在 [Working with Hugging Face Transformers and TF 2.0](https://towardsdatascience.com/working-with-hugging-face-transformers-and-tf-2-0-89bf35e3555a) 中提到，transformer model 實際運作的流程基本上都依循：

> Tokenizer definition → Tokenization of Documents → Model Definition → Model Training →Inference

因此，下面我們就從中文 tokenizer 的定義開始。

### Reference
1.[如何使用 hugging face 所提供的 transformers 以 bert / PyTorch 為例](https://clay-atlas.com/blog/2020/06/30/pytorch-%E5%A6%82%E4%BD%95%E4%BD%BF%E7%94%A8-hugging-face-%E6%89%80%E6%8F%90%E4%BE%9B%E7%9A%84-transformers-%E4%BB%A5-bert-%E7%82%BA%E4%BE%8B/)
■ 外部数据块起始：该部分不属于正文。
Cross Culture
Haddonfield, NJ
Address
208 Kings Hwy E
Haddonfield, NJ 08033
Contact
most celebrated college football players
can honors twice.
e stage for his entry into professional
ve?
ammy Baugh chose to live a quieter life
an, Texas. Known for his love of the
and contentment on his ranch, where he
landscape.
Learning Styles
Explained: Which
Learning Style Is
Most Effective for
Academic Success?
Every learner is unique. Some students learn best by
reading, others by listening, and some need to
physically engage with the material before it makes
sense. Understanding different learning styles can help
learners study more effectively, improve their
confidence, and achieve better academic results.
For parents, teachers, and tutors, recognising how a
2.[Huggingface简介及BERT代码浅析](https://zhuanlan.zhihu.com/p/120315111)

3.[進擊的 BERT：NLP 界的巨人之力與遷移學習](https://leemeng.tw/attack_on_bert_transfer_learning_in_nlp.html)

4.[Working with Hugging Face Transformers and TF 2.0](https://towardsdatascience.com/working-with-hugging-face-transformers-and-tf-2-0-89bf35e3555a)

5.[中文GPT2预训练实战](https://finisky.github.io/2020/05/01/pretrainchinesegpt/)

## 淺談語言的標記化（tokenization）

標記化（[tokenization](https://en.wikipedia.org/wiki/Lexical_analysis#Tokenization)）屬於詞法分析（[lexical analysis](https://en.wikipedia.org/wiki/Lexical_analysis)）的一個部分，即將輸入字符串分割為標記、進而將標記進行分類的過程。生成的標記隨後便被用來進行語法分析。依據分析的目的不同，標記化可以有很多不同的作法，例如「斷詞」（[word segmentation](https://en.wikipedia.org/wiki/Text_segmentation#Word_segmentation)）就是把每個詞彙轉換成一個標記（token）。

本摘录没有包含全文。